In full and unchanged, output the entries that follow.

##### The data #####

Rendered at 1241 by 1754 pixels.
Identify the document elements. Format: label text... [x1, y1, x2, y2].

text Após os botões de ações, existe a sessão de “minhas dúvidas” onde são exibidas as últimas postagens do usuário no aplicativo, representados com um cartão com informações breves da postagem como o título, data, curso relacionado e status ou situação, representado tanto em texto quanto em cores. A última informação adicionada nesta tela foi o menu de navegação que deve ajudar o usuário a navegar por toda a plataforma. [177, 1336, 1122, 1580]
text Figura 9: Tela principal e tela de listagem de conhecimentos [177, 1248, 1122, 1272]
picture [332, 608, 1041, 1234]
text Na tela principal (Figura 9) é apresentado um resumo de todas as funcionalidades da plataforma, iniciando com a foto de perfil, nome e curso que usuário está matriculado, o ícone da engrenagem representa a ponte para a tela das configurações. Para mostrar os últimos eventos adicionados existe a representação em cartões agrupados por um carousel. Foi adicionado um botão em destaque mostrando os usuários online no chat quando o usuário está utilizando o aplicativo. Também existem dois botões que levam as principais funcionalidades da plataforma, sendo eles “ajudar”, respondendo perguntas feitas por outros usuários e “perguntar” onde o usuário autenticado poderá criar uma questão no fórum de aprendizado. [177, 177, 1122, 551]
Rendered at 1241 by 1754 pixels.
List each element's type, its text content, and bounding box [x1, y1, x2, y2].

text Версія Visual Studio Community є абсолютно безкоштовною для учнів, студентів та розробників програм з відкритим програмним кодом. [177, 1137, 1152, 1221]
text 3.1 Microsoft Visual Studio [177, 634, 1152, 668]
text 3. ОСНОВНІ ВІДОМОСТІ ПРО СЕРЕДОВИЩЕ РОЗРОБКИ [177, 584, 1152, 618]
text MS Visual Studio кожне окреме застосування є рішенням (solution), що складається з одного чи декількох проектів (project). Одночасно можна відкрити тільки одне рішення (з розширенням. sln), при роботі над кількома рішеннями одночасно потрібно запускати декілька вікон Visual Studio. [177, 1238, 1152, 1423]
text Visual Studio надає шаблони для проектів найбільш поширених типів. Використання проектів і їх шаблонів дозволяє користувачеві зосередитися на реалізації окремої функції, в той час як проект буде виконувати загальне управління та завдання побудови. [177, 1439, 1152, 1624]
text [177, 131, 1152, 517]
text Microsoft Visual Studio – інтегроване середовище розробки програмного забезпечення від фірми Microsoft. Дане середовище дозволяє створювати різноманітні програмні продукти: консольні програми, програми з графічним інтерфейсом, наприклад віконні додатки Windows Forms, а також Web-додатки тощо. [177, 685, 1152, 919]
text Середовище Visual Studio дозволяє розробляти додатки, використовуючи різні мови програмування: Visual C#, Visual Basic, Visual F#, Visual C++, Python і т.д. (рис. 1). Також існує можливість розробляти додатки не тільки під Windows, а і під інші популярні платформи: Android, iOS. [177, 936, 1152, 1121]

#####

Response for this exercise:
Rendered at 1241 by 1754 pixels.
Identify the document elements. Format: label text... [x1, y1, x2, y2].

text Após os botões de ações, existe a sessão de “minhas dúvidas” onde são exibidas as últimas postagens do usuário no aplicativo, representados com um cartão com informações breves da postagem como o título, data, curso relacionado e status ou situação, representado tanto em texto quanto em cores. A última informação adicionada nesta tela foi o menu de navegação que deve ajudar o usuário a navegar por toda a plataforma. [177, 1336, 1122, 1580]
text Figura 9: Tela principal e tela de listagem de conhecimentos [177, 1248, 1122, 1272]
picture [332, 608, 1041, 1234]
text Na tela principal (Figura 9) é apresentado um resumo de todas as funcionalidades da plataforma, iniciando com a foto de perfil, nome e curso que usuário está matriculado, o ícone da engrenagem representa a ponte para a tela das configurações. Para mostrar os últimos eventos adicionados existe a representação em cartões agrupados por um carousel. Foi adicionado um botão em destaque mostrando os usuários online no chat quando o usuário está utilizando o aplicativo. Também existem dois botões que levam as principais funcionalidades da plataforma, sendo eles “ajudar”, respondendo perguntas feitas por outros usuários e “perguntar” onde o usuário autenticado poderá criar uma questão no fórum de aprendizado. [177, 177, 1122, 551]
Rendered at 1241 by 1754 pixels.
List each element's type, its text content, and bounding box [x1, y1, x2, y2].

text Версія Visual Studio Community є абсолютно безкоштовною для учнів, студентів та розробників програм з відкритим програмним кодом. [177, 1137, 1152, 1221]
text 3.1 Microsoft Visual Studio [177, 634, 1152, 668]
text 3. ОСНОВНІ ВІДОМОСТІ ПРО СЕРЕДОВИЩЕ РОЗРОБКИ [177, 584, 1152, 618]
text MS Visual Studio кожне окреме застосування є рішенням (solution), що складається з одного чи декількох проектів (project). Одночасно можна відкрити тільки одне рішення (з розширенням. sln), при роботі над кількома рішеннями одночасно потрібно запускати декілька вікон Visual Studio. [177, 1238, 1152, 1423]
text Visual Studio надає шаблони для проектів найбільш поширених типів. Використання проектів і їх шаблонів дозволяє користувачеві зосередитися на реалізації окремої функції, в той час як проект буде виконувати загальне управління та завдання побудови. [177, 1439, 1152, 1624]
text [177, 131, 1152, 517]
text Microsoft Visual Studio – інтегроване середовище розробки програмного забезпечення від фірми Microsoft. Дане середовище дозволяє створювати різноманітні програмні продукти: консольні програми, програми з графічним інтерфейсом, наприклад віконні додатки Windows Forms, а також Web-додатки тощо. [177, 685, 1152, 919]
text Середовище Visual Studio дозволяє розробляти додатки, використовуючи різні мови програмування: Visual C#, Visual Basic, Visual F#, Visual C++, Python і т.д. (рис. 1). Також існує можливість розробляти додатки не тільки під Windows, а і під інші популярні платформи: Android, iOS. [177, 936, 1152, 1121]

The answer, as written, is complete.